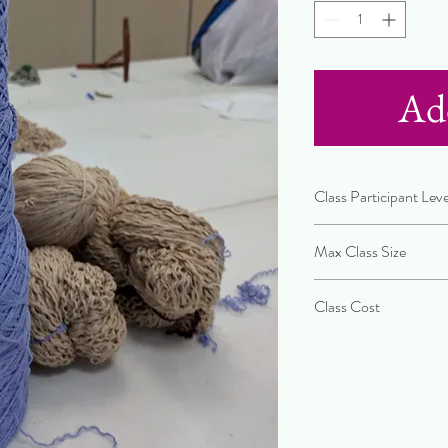
Ad
Class Participant Leve
Beginner
Max Class Size
10 People
Class Cost
$75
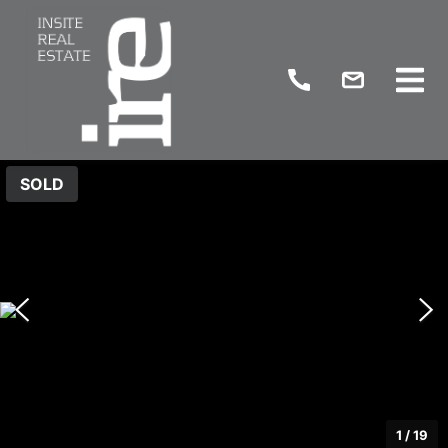
SOLD
1
/
19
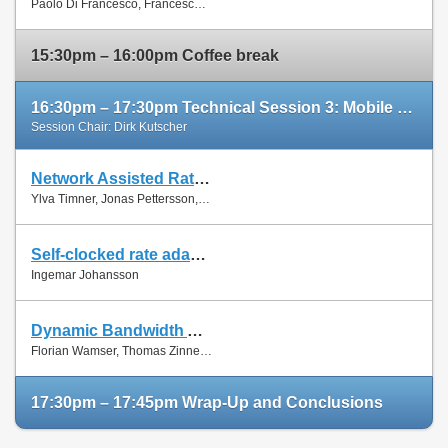
Paolo Di Francesco, Francesco Malandrino and Luiz Dasilva
Paper
15:30pm – 16:00pm Coffee break
16:30pm – 17:30pm Technical Session 3: Mobile Networks (cont'd)
Session Chair: Dirk Kutscher
Network Assisted Rate Adaptation for Conversational Video over LTE, Concept and performance evaluation
Slides
Ylva Timner, Jonas Pettersson, Hans Hannu, Min Wang and Ingemar Johansson
Paper
Self-clocked rate adaptation for conversational video in LTE
Slides
Ingemar Johansson
Paper
Dynamic Bandwidth Allocation for Multiple Network Connections: Improving User QoE and Network Usage of YouTube in Mobile Broadband
Slides
Florian Wamser, Thomas Zinner, Phuoc Tran-Gia and Jing Zhu
Paper
17:30pm – 17:45pm Wrap-Up and Conclusions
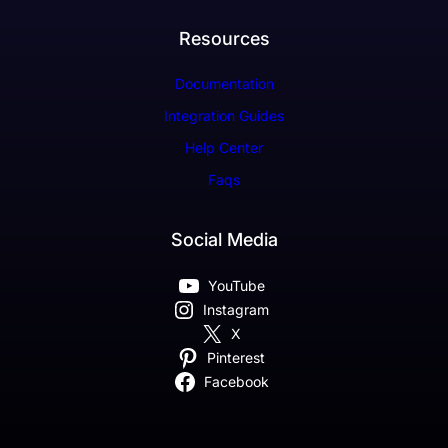
Resources
Documentation
Integration Guides
Help Center
Faqs
Social Media
YouTube
Instagram
X
Pinterest
Facebook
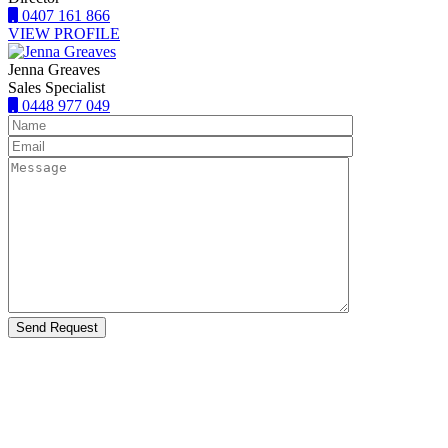
0407 161 866
VIEW PROFILE
Jenna Greaves
Sales Specialist
0448 977 049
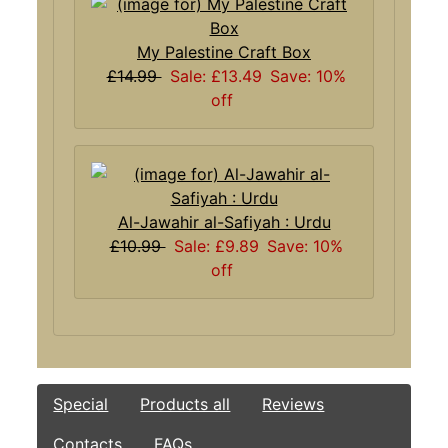
My Palestine Craft Box
£14.99
Sale: £13.49
Save: 10%
off
Al-Jawahir al-Safiyah : Urdu
£10.99
Sale: £9.89
Save: 10%
off
Special
Products all
Reviews
Contacts
FAQs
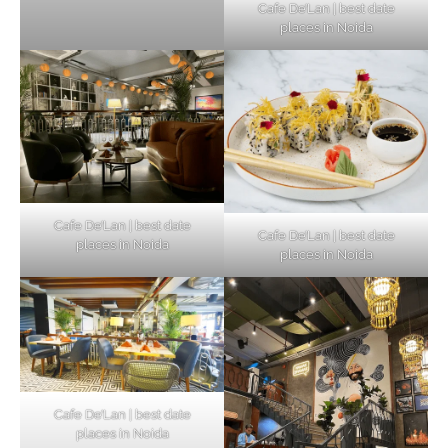
Cafe De’Lan | best date
places in Noida
Cafe De’Lan | best date
Cafe De’Lan | best date
places in Noida
places in Noida
Cafe De’Lan | best date
places in Noida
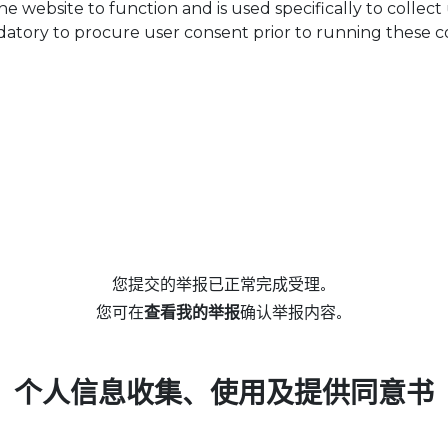
he website to function and is used specifically to collec
datory to procure user consent prior to running these c
您提交的举报已正常完成受理。
您可在
查看我的举报
确认举报内容。
个人信息收集、使用及提供同意书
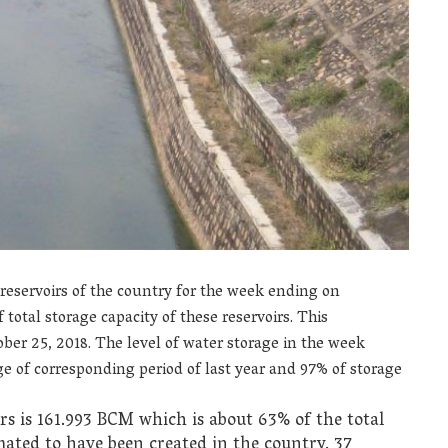
 reservoirs of the country for the week ending on
total storage capacity of these reservoirs. This
er 25, 2018. The level of water storage in the week
 of corresponding period of last year and 97% of storage
irs is 161.993 BCM which is about 63% of the total
mated to have been created in the country. 37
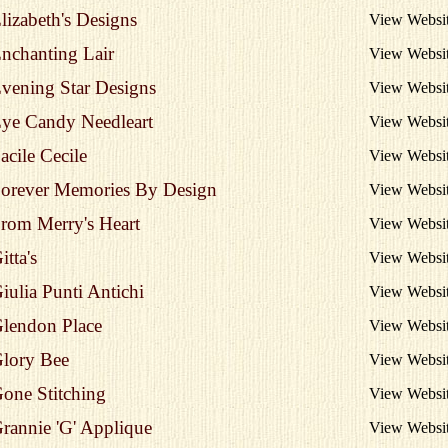
lizabeth's Designs
View Websi
nchanting Lair
View Websi
vening Star Designs
View Websi
ye Candy Needleart
View Websi
acile Cecile
View Websi
orever Memories By Design
View Websi
rom Merry's Heart
View Websi
itta's
View Websi
iulia Punti Antichi
View Websi
lendon Place
View Websi
lory Bee
View Websi
one Stitching
View Websi
rannie 'G' Applique
View Websi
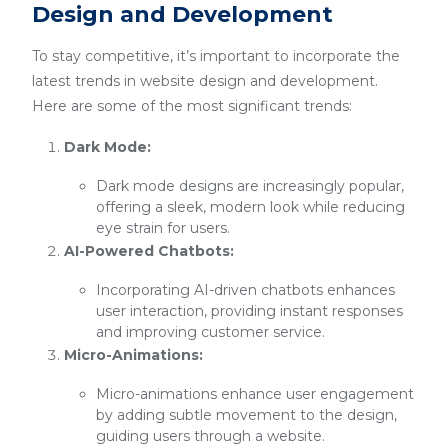
Design and Development
To stay competitive, it’s important to incorporate the
latest trends in website design and development.
Here are some of the most significant trends:
Dark Mode:
Dark mode designs are increasingly popular,
offering a sleek, modern look while reducing
eye strain for users.
AI-Powered Chatbots:
Incorporating AI-driven chatbots enhances
user interaction, providing instant responses
and improving customer service.
Micro-Animations:
Micro-animations enhance user engagement
by adding subtle movement to the design,
guiding users through a website.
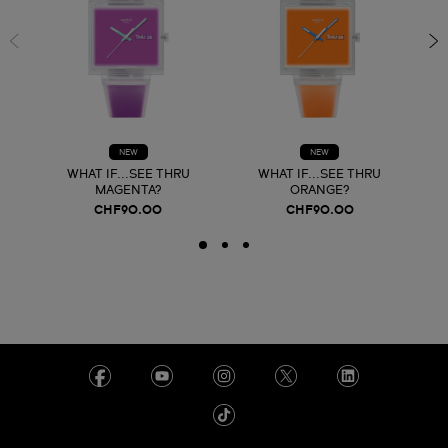
NEW
NEW
WHAT IF...SEE THRU
WHAT IF...SEE THRU
MAGENTA?
ORANGE?
CHF90.00
CHF90.00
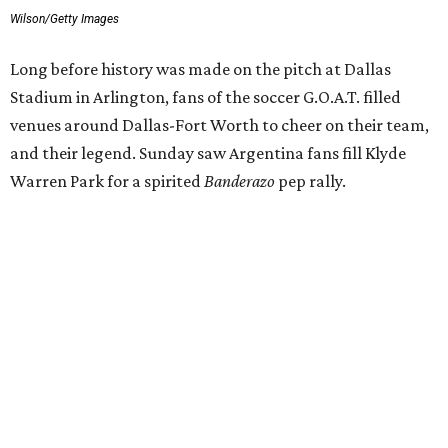
Wilson/Getty Images
Long before history was made on the pitch at Dallas
Stadium in Arlington, fans of the soccer G.O.A.T. filled
venues around Dallas-Fort Worth to cheer on their team,
and their legend. Sunday saw Argentina fans fill Klyde
Warren Park for a spirited
Banderazo
pep rally.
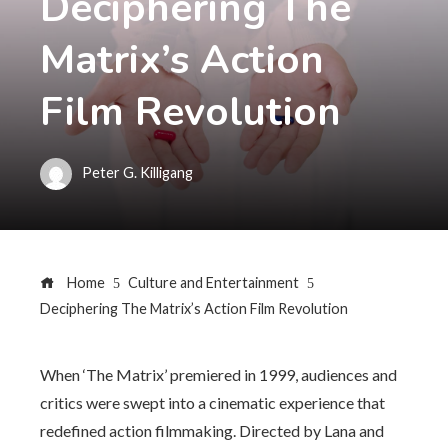
Deciphering The
Matrix’s Action
Film Revolution
Peter G. Killigang
Home
Culture and Entertainment
Deciphering The Matrix’s Action Film Revolution
When ‘The Matrix’ premiered in 1999, audiences and
critics were swept into a cinematic experience that
redefined action filmmaking. Directed by Lana and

• • • • •

PROMPT =
Can you pull the text lines out of all fourteen items above and reproduce them word for word, keeping their original order but leaving out the pictures?

RESPONSE TO THE EXERCISE =
Ad
Class Participant Leve
Beginner
Max Class Size
10 People
Class Cost
$75
SOLD
1
/
19
Paolo Di Francesco, Francesco Malandrino and Luiz Dasilva
Paper
15:30pm – 16:00pm Coffee break
16:30pm – 17:30pm Technical Session 3: Mobile Networks (cont'd)
Session Chair: Dirk Kutscher
Network Assisted Rate Adaptation for Conversational Video over LTE, Concept and performance evaluation
Slides
Ylva Timner, Jonas Pettersson, Hans Hannu, Min Wang and Ingemar Johansson
Paper
Self-clocked rate adaptation for conversational video in LTE
Slides
Ingemar Johansson
Paper
Dynamic Bandwidth Allocation for Multiple Network Connections: Improving User QoE and Network Usage of YouTube in Mobile Broadband
Slides
Florian Wamser, Thomas Zinner, Phuoc Tran-Gia and Jing Zhu
Paper
17:30pm – 17:45pm Wrap-Up and Conclusions
Resources
Documentation
Integration Guides
Help Center
Faqs
Social Media
YouTube
Instagram
X
Pinterest
Facebook
0407 161 866
VIEW PROFILE
Jenna Greaves
Sales Specialist
0448 977 049
My Palestine Craft Box
£14.99
Sale: £13.49
Save: 10%
off
Al-Jawahir al-Safiyah : Urdu
£10.99
Sale: £9.89
Save: 10%
off
Special
Products all
Reviews
Contacts
FAQs
Cafe De’Lan | best date
places in Noida
Cafe De’Lan | best date
Cafe De’Lan | best date
places in Noida
places in Noida
Cafe De’Lan | best date
places in Noida
he website to function and is used specifically to collec
datory to procure user consent prior to running these c
您提交的举报已正常完成受理。
您可在
查看我的举报
确认举报内容。
个人信息收集、使用及提供同意书
 reservoirs of the country for the week ending on
total storage capacity of these reservoirs. This
er 25, 2018. The level of water storage in the week
 of corresponding period of last year and 97% of storage
irs is 161.993 BCM which is about 63% of the total
mated to have been created in the country. 37
lizabeth's Designs
View Websi
nchanting Lair
View Websi
vening Star Designs
View Websi
ye Candy Needleart
View Websi
acile Cecile
View Websi
orever Memories By Design
View Websi
rom Merry's Heart
View Websi
itta's
View Websi
iulia Punti Antichi
View Websi
lendon Place
View Websi
lory Bee
View Websi
one Stitching
View Websi
rannie 'G' Applique
View Websi
Design and Development
To stay competitive, it’s important to incorporate the
latest trends in website design and development.
Here are some of the most significant trends:
Dark Mode:
Dark mode designs are increasingly popular,
offering a sleek, modern look while reducing
eye strain for users.
AI-Powered Chatbots:
Incorporating AI-driven chatbots enhances
user interaction, providing instant responses
and improving customer service.
Micro-Animations:
Micro-animations enhance user engagement
by adding subtle movement to the design,
guiding users through a website.
NEW
NEW
WHAT IF...SEE THRU
WHAT IF...SEE THRU
MAGENTA?
ORANGE?
CHF90.00
CHF90.00
Wilson/Getty Images
Long before history was made on the pitch at Dallas
Stadium in Arlington, fans of the soccer G.O.A.T. filled
venues around Dallas-Fort Worth to cheer on their team,
and their legend. Sunday saw Argentina fans fill Klyde
Warren Park for a spirited
Banderazo
pep rally.
Deciphering The
Matrix’s Action
Film Revolution
Peter G. Killigang
Home
Culture and Entertainment
Deciphering The Matrix’s Action Film Revolution
When ‘The Matrix’ premiered in 1999, audiences and
critics were swept into a cinematic experience that
redefined action filmmaking. Directed by Lana and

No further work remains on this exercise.